Oleh H. Wajihudin Al-Hafeez, MSPA

WONOSOBOZONE.COM – Di beberapa tradisi, pergantian tahun hampir identik dengan foya-foya, mabuk, perkelahian, tindak kekerasan dan dosa karena alkohol. Hal seperti ini menandai perayaan kaum hedonis dan pertempuran abadi antara manusia versus alkohol. Banyak orang terlena oleh pergantian tahun. Seakan-akan tahun baru adalah pertanda keberhasilan di tahun sebelumnya atau kepastian di tahun berikutnya. Padahal boleh jadi kita telah kehilangan banyak hal.

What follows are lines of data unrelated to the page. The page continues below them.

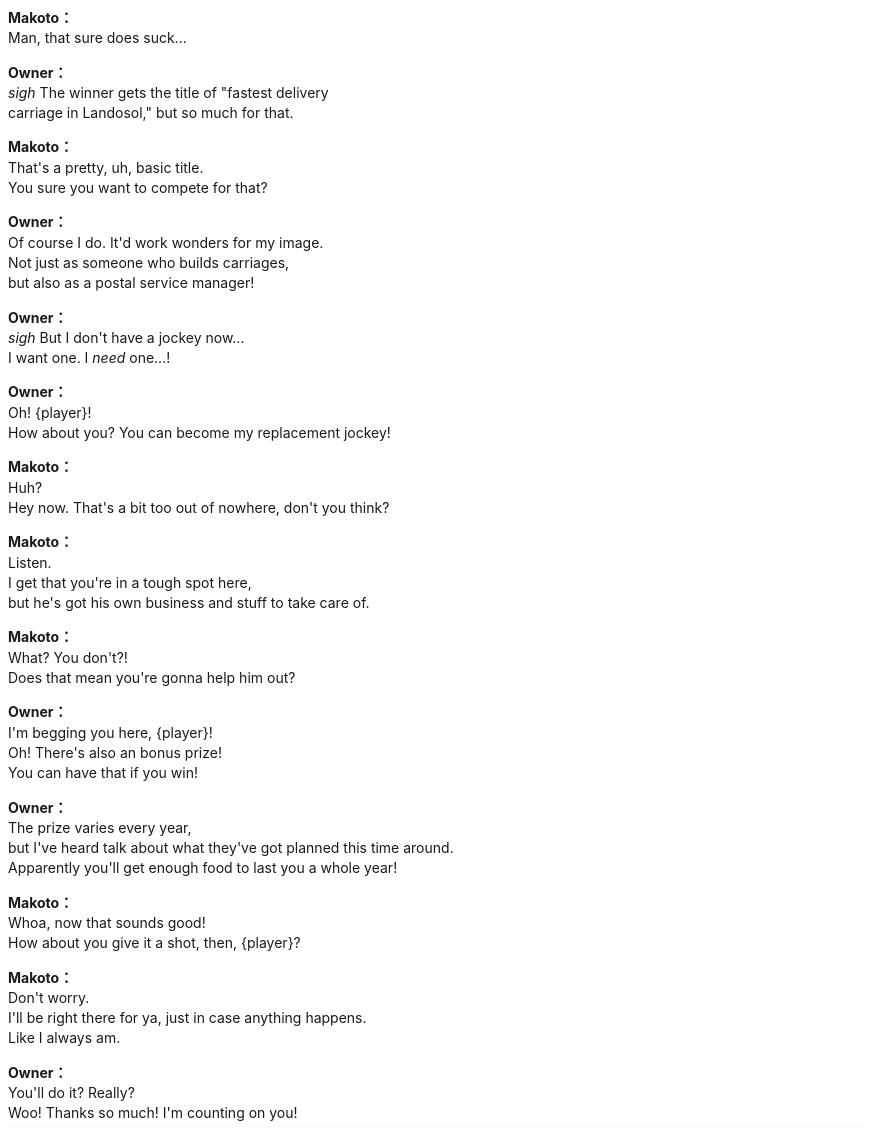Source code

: **Makoto：**  
Man, that sure does suck...  
  
**Owner：**  
*sigh* The winner gets the title of \"fastest delivery  
carriage in Landosol,\" but so much for that.  
  
**Makoto：**  
That's a pretty, uh, basic title.  
You sure you want to compete for that?  
  
**Owner：**  
Of course I do. It'd work wonders for my image.  
Not just as someone who builds carriages,  
but also as a postal service manager!  
  
**Owner：**  
*sigh* But I don't have a jockey now...  
I want one. I *need* one...!  
  
**Owner：**  
Oh! {player}!  
How about you? You can become my replacement jockey!  
  
**Makoto：**  
Huh?  
Hey now. That's a bit too out of nowhere, don't you think?  
  
**Makoto：**  
Listen.  
I get that you're in a tough spot here,  
but he's got his own business and stuff to take care of.  
  
**Makoto：**  
What? You don't?!  
Does that mean you're gonna help him out?  
  
**Owner：**  
I'm begging you here, {player}!  
Oh! There's also an bonus prize!  
You can have that if you win!  
  
**Owner：**  
The prize varies every year,  
but I've heard talk about what they've got planned this time around.  
Apparently you'll get enough food to last you a whole year!  
  
**Makoto：**  
Whoa, now that sounds good!  
How about you give it a shot, then, {player}?  
  
**Makoto：**  
Don't worry.  
I'll be right there for ya, just in case anything happens.  
Like I always am.  
  
**Owner：**  
You'll do it? Really?  
Woo! Thanks so much! I'm counting on you!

Di tahun-tahun sebelumnya kita hanyalah korban sesat duniawi. Tidak beribadah, penuh permusuhan, dengki dan tak mensyukuri anugerahNya. Kita menuduh Tuhan tidak memberi apa-apa, padahal kehidupan adalah pemberian Tuhan. Kita merasa tidak punya apa-apa, padahal berTuhan adalah milik sempurna seorang hamba.

Kita kehilangan kenangan manis dengan Tuhan. Kita memutus hubungan dengan Tuhan karena kesombongan, tidak merasa diawasi dan menuntut terlalu banyak kepada-Nya. Kita anggap Tuhan tunduk di bawah kekuasaan kita dengan berbagai permintaan yang mungkin tidak kita perlukan. Kita minta umur panjang, kesehatan, kekuasaan dan kesejahteraan, tetapi untuk apa ? Apakah untuk ibadah dan kemuliaan sesama atau agar kita bisa berfoya-foya, senang, kenyang dan menang ?

Kita mengalami banyak hal; kebangkrutan, kegagalan, kematian orang-orang yang dikasihi, bencana, kehilangan dan sebagainya. Kita mencela dan buruk sangka kepada Tuhan karena banyak target yang tidak tercapai. Kita juga telah kehilangan umur dan kesempatan baik untuk berdekatan dengan-Nya. Kita mengira setiap akhir tahun adalah pertambahan umur, sehingga dirayakan sedemikian rupa dengan harapan mengalami tahun baru yang penuh kelimpahan dan keberhasilan. Padahal belum tentu akan mengalaminya, sebab hari esok adalah misteri (Q.S. Lukman[31]:34).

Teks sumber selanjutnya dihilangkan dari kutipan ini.